Saudi Arabia boosts Yemen humanitarian aid at UN meeting
The kingdom and the UAE were commended for their donations towards helping the Yemeni people
Humanitarian efforts in Yemen received a boost on Wednesday at a conference for Yemen at the United Nations General Assembly (UNGA) where Saudi Arabia announced it would boost its aid donations to the country to exceed $14 billion (Dh51 bn) for the first time.
Adel Al Jubeir, the country’s vice-foreign minister, told the conference that Riyadh was making a fresh donation of $500 million to the United Nations Office for the Coordination of Humanitarian Affairs (OCHA).
The conference heard that the UAE had provided $6 bn to Yemen since 2015; more than 60 per cent was targeted at development and the rest allocated to humanitarian activities.
Mark Lowcock, the head of OCHA, said he was grateful for additional resources that would allow the agency to reach 11 million people a month.
“I’ve been working for many years with the Kingdom of Saudi Arabia on lots of humanitarian challenges. One of the most important partnerships I’ve been trying to solidify since I took up my position as the emergency relief coordinator is the partnership with the kingdom and the King Salman Humanitarian Centre,” he said. “I want to thank the kingdom personally for this partnership.
“Yemen is the world’s biggest international partnership and it is also where we have the world’s biggest international humanitarian operation and we can only have that because our partners finance that operation,” he added.
“Every month we are reaching 11 million people in Yemen with assistance. Without that assistance millions would have died and that assistance would not be possible without our financiers.”
Mr Al Jubeir said Saudi Arabia was committed to alleviating the Yemeni peoples’ plight as well as making new investments in development and rehabilitation.
“We appreciate the work of the UN organisations in the humanitarian area and in particular OCHA,” he said. “We look forward to continuing our strong cooperation in this area, we are committed to alleviate the suffering of our Yemeni brethren.
“We will continue to see wherever we can provide support for the people in Yemen as well as direct support through the King Salman Humanitarian Centre.”

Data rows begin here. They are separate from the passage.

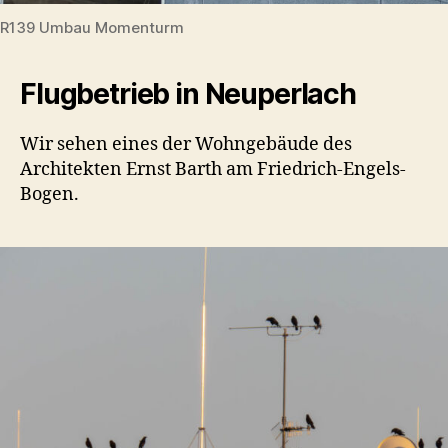
R139 Umbau Momenturm
Flugbetrieb in Neuperlach
Wir sehen eines der Wohngebäude des
Architekten Ernst Barth am Friedrich-Engels-
Bogen.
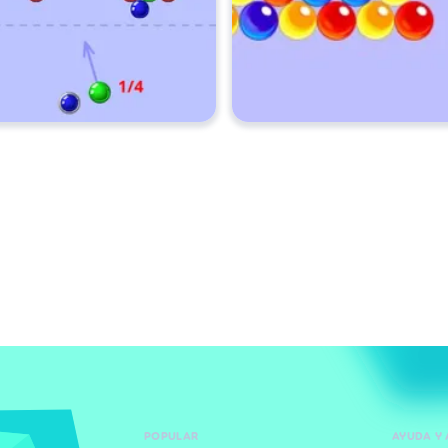
POPULAR
AYUDA Y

An OCHA report revealed this week that the UAE was the single biggest donor for its work in Yemen. That report was welcomed by Sheikh Hamdan bin Zayed Al Nahyan, chairman of the Emirates Red Crescent.
“The UAE was never far from the humanitarian challenges in Yemen and its humanitarian presence did not just begin today. It has always remained among the Yemeni people, through its humanitarian programmes and development projects, which assisted most Yemeni governorates and are still helping to ease the suffering of locals and improving their livelihoods," Sheikh Hamdan said on Tuesday.
"The UAE will continue to be proactive in responding to its humanitarian call of duty. It has responded to the humanitarian situation of Yemenis and has implemented many vital development projects in the fields of health, education, housing and other infrastructure and social services," he added while stressing that the UAE’s leading projects have advanced its development efforts in Yemen.
The value of the UAE’s assistance to the Yemeni people from 2015 to September 23 this year amounted to Dh21.7 bn.
Mr Al Jubeir has met with President of the International Committee of the Red Cross, Peter Maurer, at the headquarters of Saudi Arabia's delegation to the United Nations.
At the conference, speakers said there had been progress in gaining accessing to almost every Yemeni, but one leading agency pleaded to parties that were blocking aid to remove the obstacles. “We say let us do our job, let us be neutral, let us be certain we help the victims, the innocent people who are victims of war,” said David Beasley, director of the World Food Programme.
He said 15 per cent of the shipments needed in areas controlled by the Iran-backed Houthi militia were being blocked on the road between Sanaa to Aden.
“That’s people, that’s children, that’s people’s lives,” he said.
By contrast the Arab Coalition had worked constructively with the WFP requests. “The amount of co-operation taking place has been quite remarkable,” he said.
Martin Griffith, the UN special envoy on Yemen, said relief from suffering and hunger remained a top priority for all involved in attempting to de-escalate the conflict.
“Priority should be given to urgent humanitarian issues that would alleviate the suffering of millions of Yemenis who cannot afford food, basic commodities, travel and medical treatment,” he said. “Yemen needs to break from this vicious cycle of violence now and be safeguarded from the recent tensions in the region that could risk its prospects for peace."